Key Claims at a Glance
- The complaint asserts infringement of one or more claims of the ’782 Patent, exemplified in an unattached exhibit (Compl. ¶11, ¶16). Independent claim 1 is representative:
- associating one of a plurality of trading entities with an identifier using a processor;
- acquiring trade history information including a history of trading transactions associated with said identifier;
- receiving an offer to buy or sell a trading item from a liquidity provider based on a profile generated from said trade history information;
- wherein the profile contains information indicating whether the trading transactions would generate a profit;
- said offer being only made to said trading entity associated with said identifier; and
- said offer being processed through an exchange that processes transactions for items having a bid/offer spread.
- The complaint does not explicitly reserve the right to assert dependent claims but references infringement of "one or more claims" generally (Compl. ¶11).
III. The Accused Instrumentality
Product Identification
- The complaint does not identify specific accused products by name, referring to them generally as "Exemplary Defendant Products" that are detailed in an exhibit not provided with the complaint (Compl. ¶11, ¶16).
Functionality and Market Context
- The complaint does not provide sufficient detail for analysis of the functionality of the accused instrumentalities. It alleges, through incorporation of an unattached exhibit, that these products practice the technology claimed by the ’782 Patent (Compl. ¶16).

--------------------------------

- [Objectives]:
**1)** In the patent case summary, why is independent claim 1 the one quoted?
**2)** What limitations of independent claim 1 does the patent case summary list?
**3)** Carry on the patent case summary from the point where it stops.

- [Information supplied]:
--------------------------------

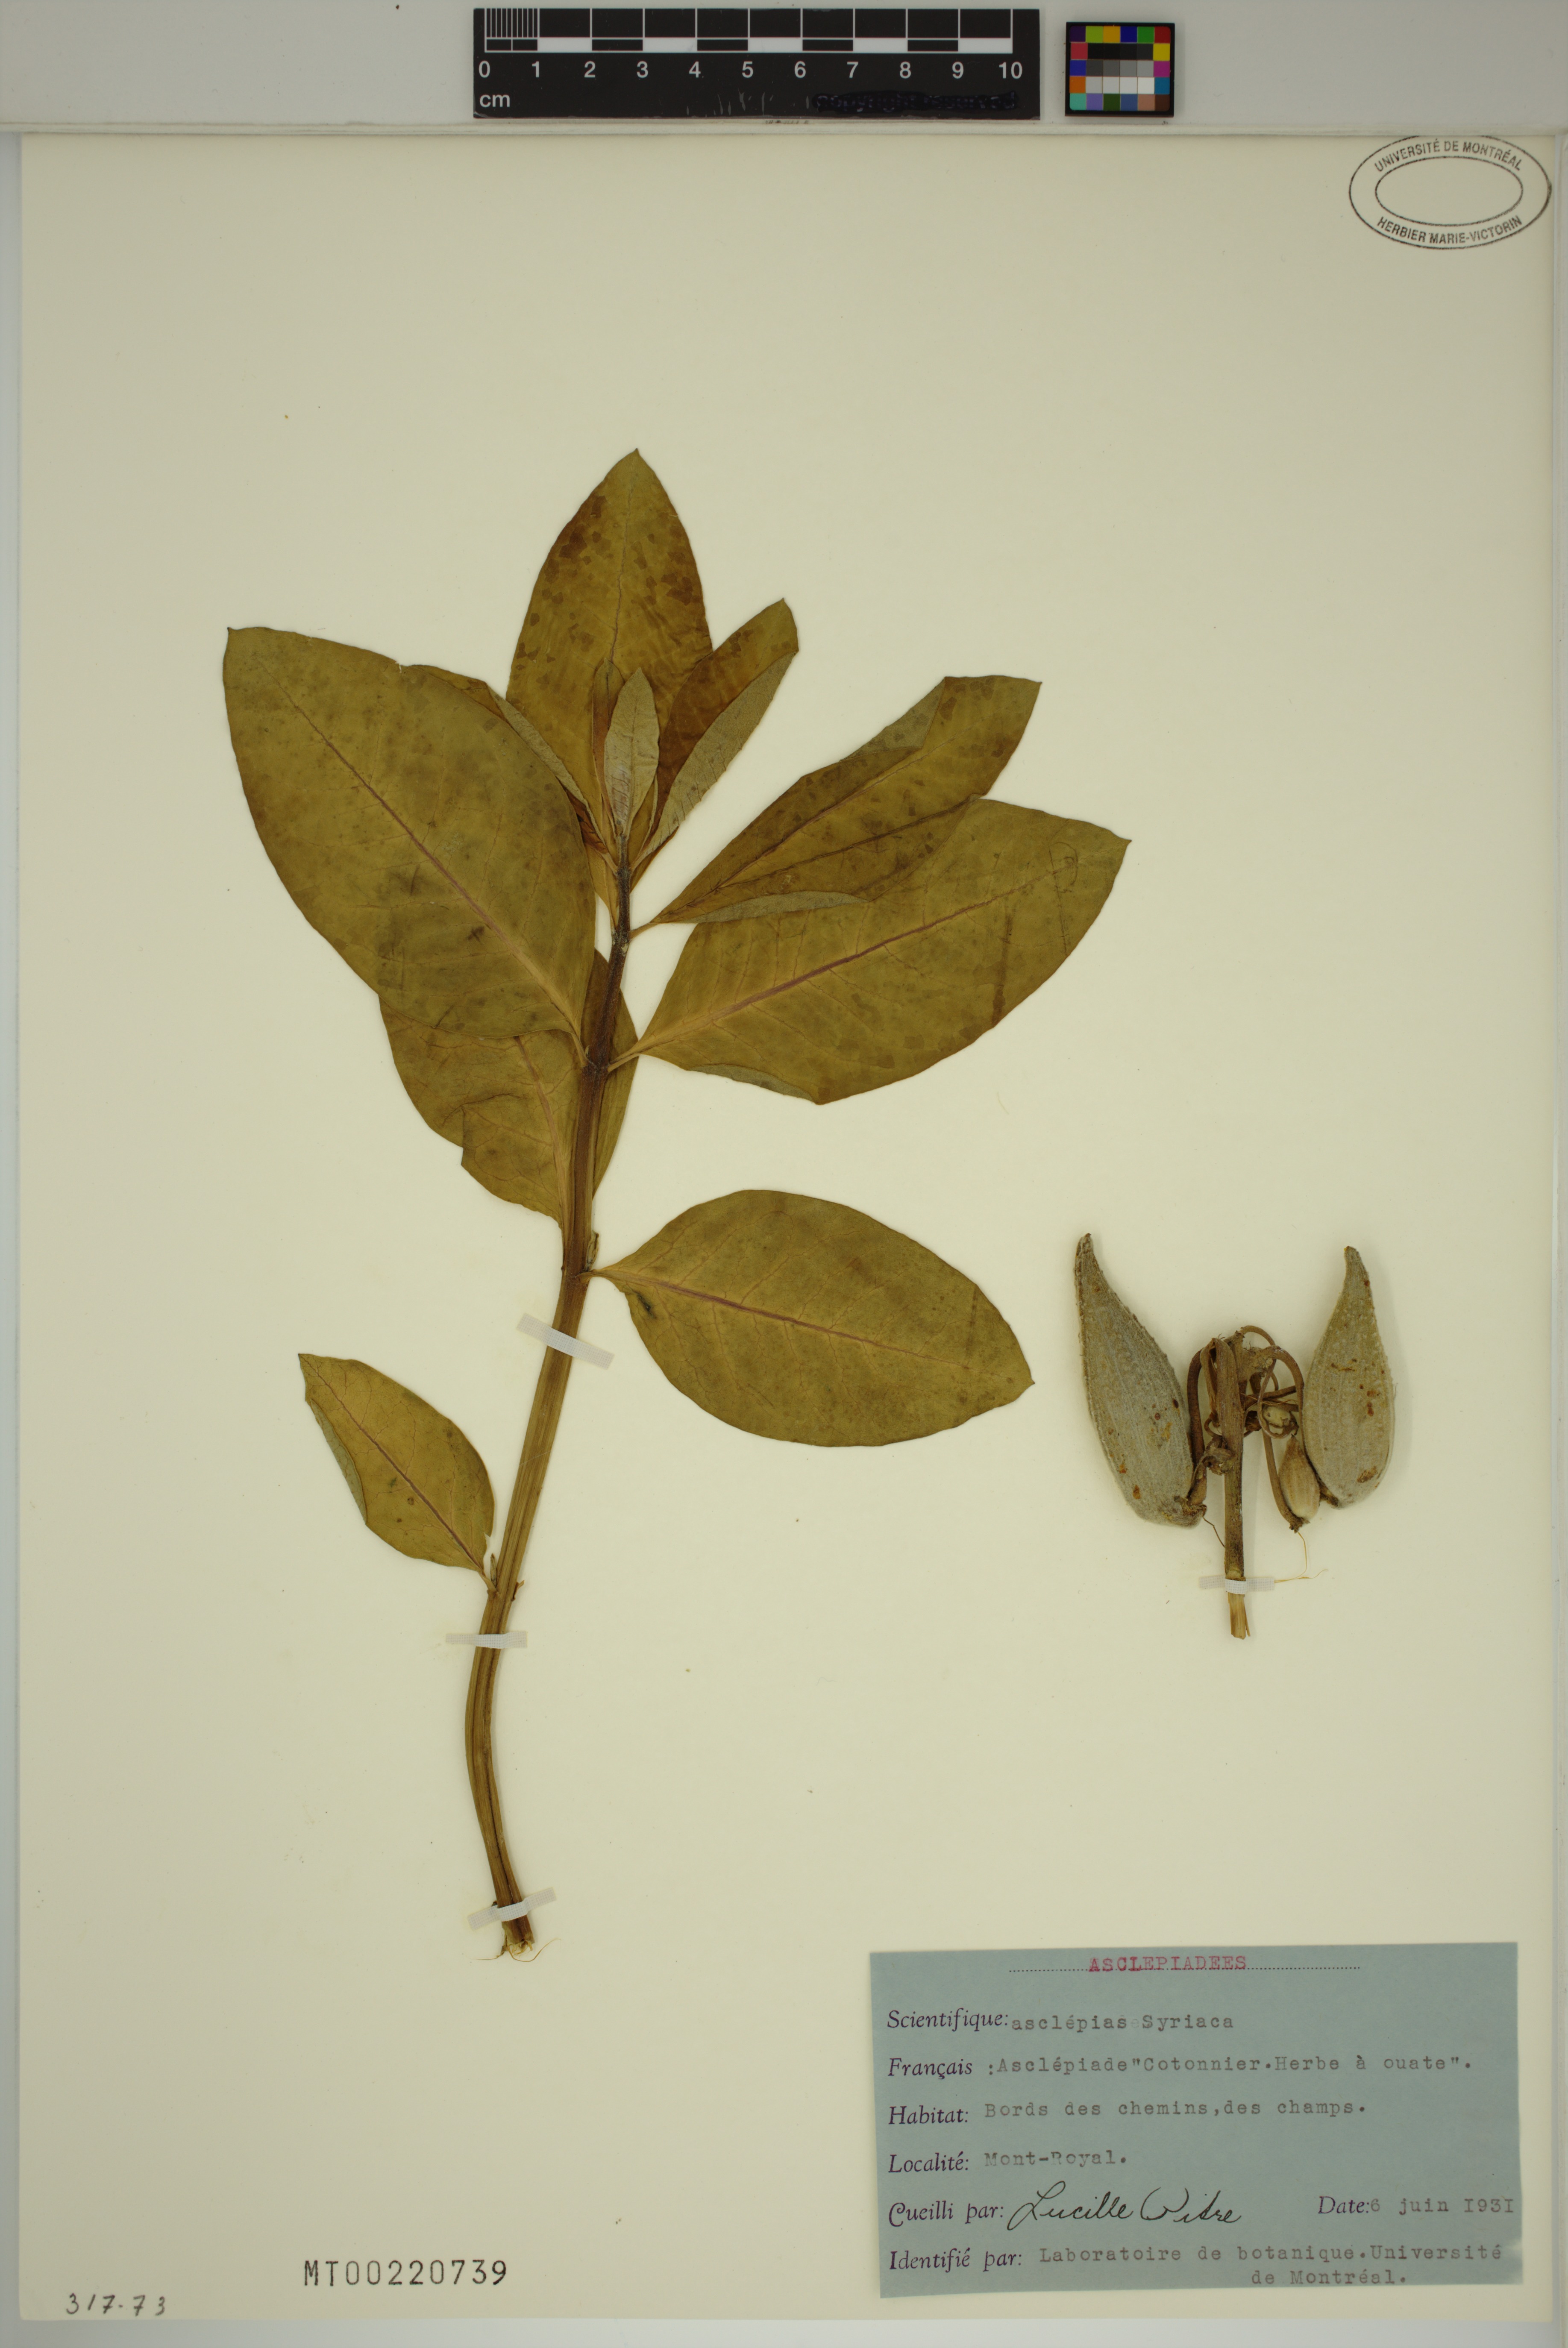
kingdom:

--------------------------------

- [Task answers]:
**1)** Claim 1 is quoted because the summary treats it as representative of the claims of the ’782 Patent that the complaint says are infringed.

**2)**
- associating one of a plurality of trading entities with an identifier using a processor
- acquiring trade history information including a history of trading transactions associated with said identifier
- receiving an offer to buy or sell a trading item from a liquidity provider based on a profile generated from said trade history information
- wherein the profile contains information indicating whether the trading transactions would generate a profit
- said offer being only made to said trading entity associated with said identifier
- said offer being processed through an exchange that processes transactions for items having a bid/offer spread

**3)**
IV. Analysis of Infringement Allegations
The complaint incorporates by reference an external claim chart exhibit (Exhibit 2) to detail its infringement allegations; this exhibit was not provided (Compl. ¶16, ¶17). Therefore, a detailed claim chart summary cannot be constructed from the complaint document itself. The following analysis is based on the general allegations and the language of the asserted patent.
No probative visual evidence provided in complaint.
- Identified Points of Contention: Based on the patent’s claims and the nature of the allegations against a large financial institution, the infringement analysis may raise several key questions:
- Scope Questions: Does a standard client account number, used by a brokerage for regulatory, accounting, and general risk management, constitute the claimed "identifier" for the specific purpose of generating a "profile" to create conditional offers?
- Technical Questions: What evidence links Defendant's analysis of client trading history to the generation of specific, conditional offers that are "only made to said trading entity" as required by the claim, as distinct from general market-making activities where pricing is available to a wider audience?
V. Key Claim Terms for Construction
The Term: "profile"
- Context and Importance: This term is central to the invention, as it is the data structure that links a trader's history to the generation of a conditional offer. The scope of "profile" will determine what type of data analysis and storage constitutes infringement. Practitioners may focus on this term because its construction will dictate whether routine client risk analysis falls within the claim scope.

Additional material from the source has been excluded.